The foregoing wave forms are coordinated with the mode and state desired so as to distinguish the state. In the case of FIGS. 6a, 6b, and 6c, the sound precedes the change of the display by a preselected time period so that the participant is warned to look at the display. The wave form of FIG. 6a is sounded at 5 seconds prior to each 5 minute mark. The wave shape of FIG. 6b is sounded at 5 seconds prior to each minute mark during the last 5 minutes. The wave shape of FIG. 6c sounds at three seconds prior to the 1 minute, 45 second, 30 second, 25 second, and 20 second marks.
During the final 15 seconds, the wave shape of 6d causes beeping sounds precisely on the second and then produces a steady tone continuously during the last 5 seconds.
Audible switch closures are provided by short pulses as in FIG. 6e. The annunciator signal to initiate the turn on the final run is produced as shown in FIG. 6f.
Operation of the improved regatta timing watch may be understood by reference to FIG. 7. At some time prior to the race, the timer mode is entered from the time of day mode by pressing switch S3 (See FIG. 4). A preselected time period in 5 minute increments is set in block 19. In the example shown, at a signal 25 minutes from start, the timer countdown is started by actuating the top mounted switch S5. The count down times are displayed in rectangles in FIG. 7. As the trial run is commenced, the ratio calculation mode is entered and S5 is actuated at points S on the starting line, T at initiation of turn, and E upon crossing the starting line on a reverse heading. Using the counting up times displayed in elliptical boxes t (at point T) and (e at point E), the r/t ratio is calculated by the microcomputer as 0.349, displayed, and stored in microcomputer memory.
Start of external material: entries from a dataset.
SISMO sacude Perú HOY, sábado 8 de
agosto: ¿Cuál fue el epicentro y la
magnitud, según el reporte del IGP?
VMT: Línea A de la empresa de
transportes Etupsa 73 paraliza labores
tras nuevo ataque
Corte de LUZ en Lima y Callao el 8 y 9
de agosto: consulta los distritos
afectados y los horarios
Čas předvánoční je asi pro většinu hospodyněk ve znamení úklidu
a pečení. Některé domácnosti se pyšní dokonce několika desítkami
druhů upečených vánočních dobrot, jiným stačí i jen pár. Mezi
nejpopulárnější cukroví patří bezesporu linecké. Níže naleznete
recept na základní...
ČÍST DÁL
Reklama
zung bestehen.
For the purpose of the illustration, it is assumed that the r/t ratio has been calculated at 0.349 as indicated in block 27 of FIG. 4, and that the final run has started at count down time 10.44 (10 minutes and 44 seconds) as indicated in block 31 of FIG. 4.
Once the r/t ratio has been computed and displayed, the timer mode is re-entered at block 28 and the final run is commenced at point F at 10.44 on the same heading as the trial run. The annunciator sounds (FIG. 6f) at the calculated turn initiation time of 6.59. During the final 5 minutes along the path to the starting line indicated at 39 in the drawing, the outer segments cease displaying time of day and commence a visual indication of imminent start of the race by the display of time remaining as shown in FIG. 5. This display is coordinated with warnings from the annunciator as indicated in FIGS. 6b-6d.
While there has been described what is considered to be the preferred embodiment of the invention, other modifications will occur to those skilled in the art, and it is desired to secure in the appended claims all such modifications as fall within the true spirit, and scope of the invention.